┌──
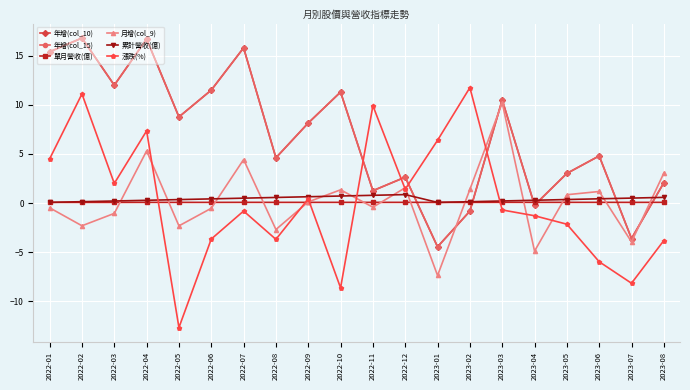

What is the value of the 累計營收(億) point at the 14th from the left?

0.1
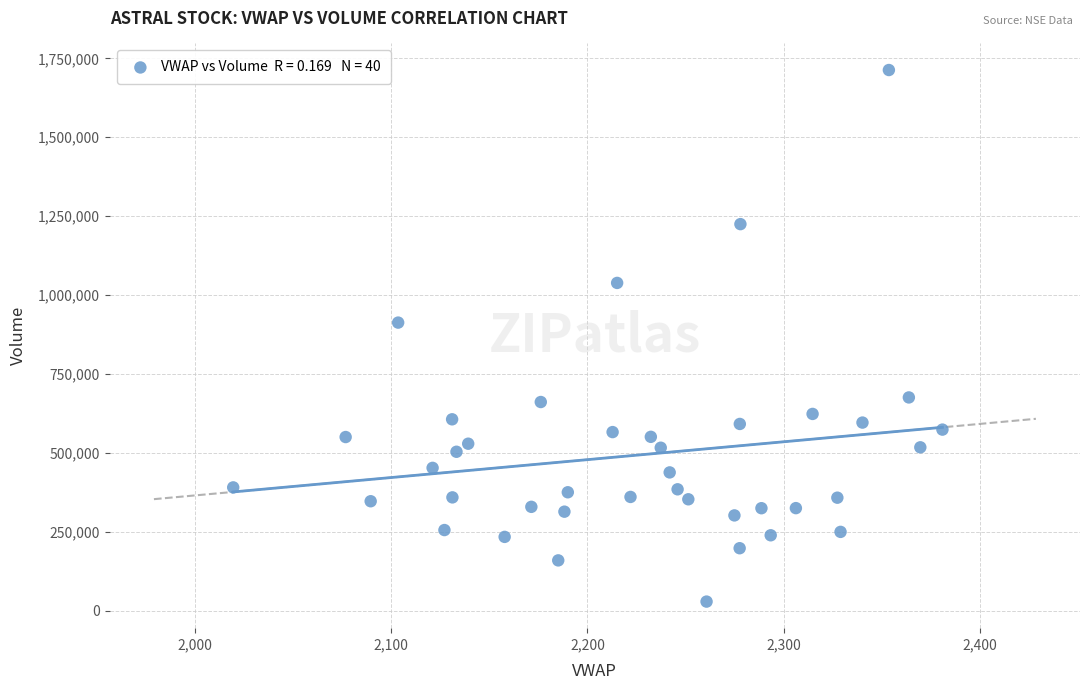

What is the range of Y values (max minus min)?

1684800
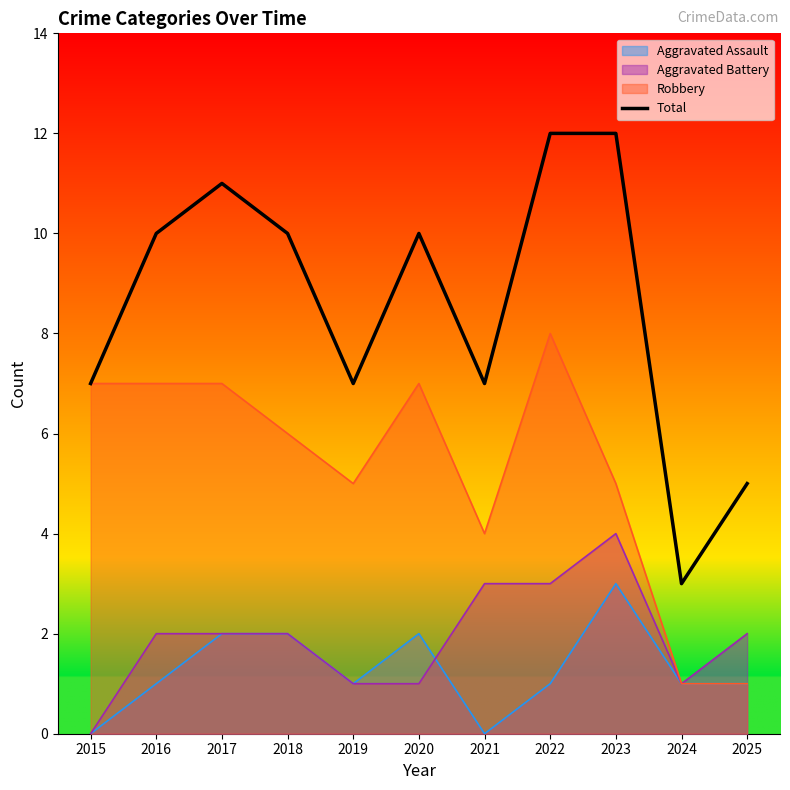

What is the difference between the values at 2024 and 2019?

4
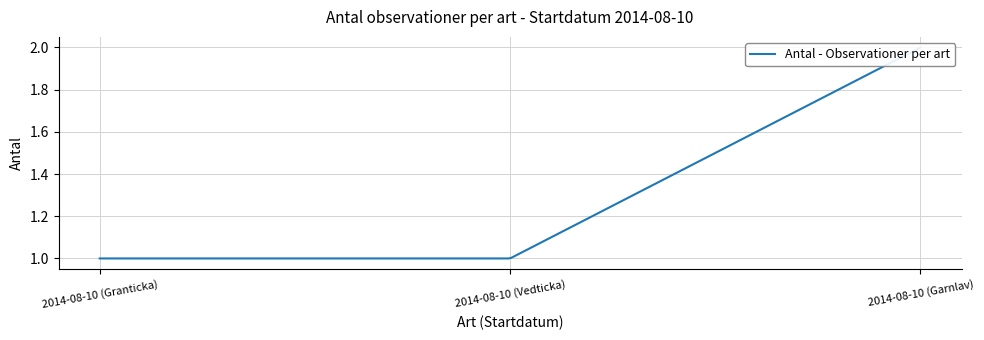

How many data points does each series have?

3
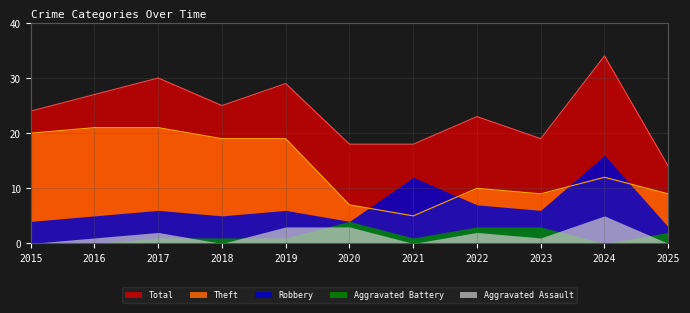

Does the chart have visible grid lines?

Yes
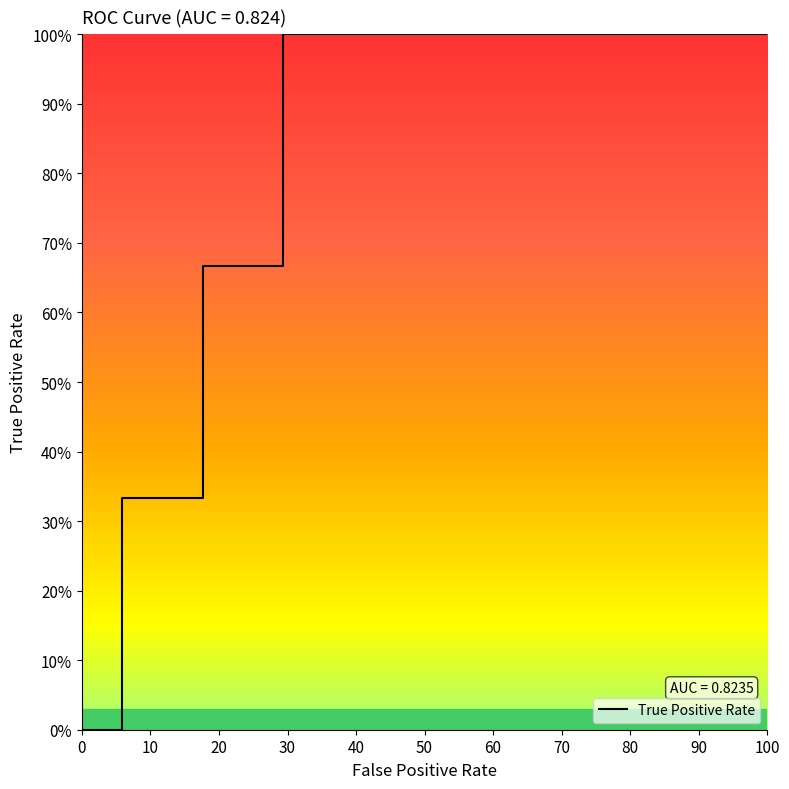

What is the label of the 6th point from the left?

50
└──
▶ _REQUIRED WORK_
Display every line in the listing above that contains the word "from", copying each line in full.

▶ _RESULT OF THE EXERCISE_
What is the value of the 累計營收(億) point at the 14th from the left?
What is the label of the 6th point from the left?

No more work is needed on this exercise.